#### Collected data

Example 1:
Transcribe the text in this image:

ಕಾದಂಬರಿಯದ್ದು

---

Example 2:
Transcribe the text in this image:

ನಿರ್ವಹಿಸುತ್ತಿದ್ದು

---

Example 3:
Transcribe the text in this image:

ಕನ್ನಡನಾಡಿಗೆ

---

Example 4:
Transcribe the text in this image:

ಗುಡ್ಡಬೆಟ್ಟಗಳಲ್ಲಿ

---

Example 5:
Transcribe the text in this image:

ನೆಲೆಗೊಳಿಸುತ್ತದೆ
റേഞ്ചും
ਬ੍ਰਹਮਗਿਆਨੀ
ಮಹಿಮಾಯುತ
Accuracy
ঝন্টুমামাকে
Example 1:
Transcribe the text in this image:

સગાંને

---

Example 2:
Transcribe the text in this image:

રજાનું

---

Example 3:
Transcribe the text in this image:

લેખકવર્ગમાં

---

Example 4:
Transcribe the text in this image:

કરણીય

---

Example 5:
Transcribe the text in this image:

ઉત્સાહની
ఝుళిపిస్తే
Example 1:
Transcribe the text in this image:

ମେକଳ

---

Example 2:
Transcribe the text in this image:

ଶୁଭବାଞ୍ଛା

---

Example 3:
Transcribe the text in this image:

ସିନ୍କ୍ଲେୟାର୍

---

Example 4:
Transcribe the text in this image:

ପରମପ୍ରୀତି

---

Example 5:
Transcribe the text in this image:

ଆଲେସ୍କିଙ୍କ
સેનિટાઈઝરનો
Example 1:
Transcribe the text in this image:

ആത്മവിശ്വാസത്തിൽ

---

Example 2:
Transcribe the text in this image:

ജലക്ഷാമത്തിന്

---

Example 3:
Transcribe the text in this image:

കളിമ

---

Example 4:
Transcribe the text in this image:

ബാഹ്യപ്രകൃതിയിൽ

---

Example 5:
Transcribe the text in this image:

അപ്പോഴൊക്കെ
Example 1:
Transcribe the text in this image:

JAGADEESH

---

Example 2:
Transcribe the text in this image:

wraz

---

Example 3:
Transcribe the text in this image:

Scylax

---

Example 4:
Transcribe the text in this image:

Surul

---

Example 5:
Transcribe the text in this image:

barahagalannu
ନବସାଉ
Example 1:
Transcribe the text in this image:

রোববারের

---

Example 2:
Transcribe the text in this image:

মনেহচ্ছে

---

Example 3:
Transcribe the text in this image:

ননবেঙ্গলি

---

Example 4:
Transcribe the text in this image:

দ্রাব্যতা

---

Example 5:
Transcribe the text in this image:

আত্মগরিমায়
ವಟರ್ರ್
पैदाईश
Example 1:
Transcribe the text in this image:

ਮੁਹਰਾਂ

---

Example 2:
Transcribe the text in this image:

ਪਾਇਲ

#### Activity
All of the data above should be reproduced verbatim.

#### Written reply
Example 1:
Transcribe the text in this image:

ಕಾದಂಬರಿಯದ್ದು

---

Example 2:
Transcribe the text in this image:

ನಿರ್ವಹಿಸುತ್ತಿದ್ದು

---

Example 3:
Transcribe the text in this image:

ಕನ್ನಡನಾಡಿಗೆ

---

Example 4:
Transcribe the text in this image:

ಗುಡ್ಡಬೆಟ್ಟಗಳಲ್ಲಿ

---

Example 5:
Transcribe the text in this image:

ನೆಲೆಗೊಳಿಸುತ್ತದೆ
റേഞ്ചും
ਬ੍ਰਹਮਗਿਆਨੀ
ಮಹಿಮಾಯುತ
Accuracy
ঝন্টুমামাকে
Example 1:
Transcribe the text in this image:

સગાંને

---

Example 2:
Transcribe the text in this image:

રજાનું

---

Example 3:
Transcribe the text in this image:

લેખકવર્ગમાં

---

Example 4:
Transcribe the text in this image:

કરણીય

---

Example 5:
Transcribe the text in this image:

ઉત્સાહની
ఝుళిపిస్తే
Example 1:
Transcribe the text in this image:

ମେକଳ

---

Example 2:
Transcribe the text in this image:

ଶୁଭବାଞ୍ଛା

---

Example 3:
Transcribe the text in this image:

ସିନ୍କ୍ଲେୟାର୍

---

Example 4:
Transcribe the text in this image:

ପରମପ୍ରୀତି

---

Example 5:
Transcribe the text in this image:

ଆଲେସ୍କିଙ୍କ
સેનિટાઈઝરનો
Example 1:
Transcribe the text in this image:

ആത്മവിശ്വാസത്തിൽ

---

Example 2:
Transcribe the text in this image:

ജലക്ഷാമത്തിന്

---

Example 3:
Transcribe the text in this image:

കളിമ

---

Example 4:
Transcribe the text in this image:

ബാഹ്യപ്രകൃതിയിൽ

---

Example 5:
Transcribe the text in this image:

അപ്പോഴൊക്കെ
Example 1:
Transcribe the text in this image:

JAGADEESH

---

Example 2:
Transcribe the text in this image:

wraz

---

Example 3:
Transcribe the text in this image:

Scylax

---

Example 4:
Transcribe the text in this image:

Surul

---

Example 5:
Transcribe the text in this image:

barahagalannu
ନବସାଉ
Example 1:
Transcribe the text in this image:

রোববারের

---

Example 2:
Transcribe the text in this image:

মনেহচ্ছে

---

Example 3:
Transcribe the text in this image:

ননবেঙ্গলি

---

Example 4:
Transcribe the text in this image:

দ্রাব্যতা

---

Example 5:
Transcribe the text in this image:

আত্মগরিমায়
ವಟರ್ರ್
पैदाईश
Example 1:
Transcribe the text in this image:

ਮੁਹਰਾਂ

---

Example 2:
Transcribe the text in this image:

ਪਾਇਲ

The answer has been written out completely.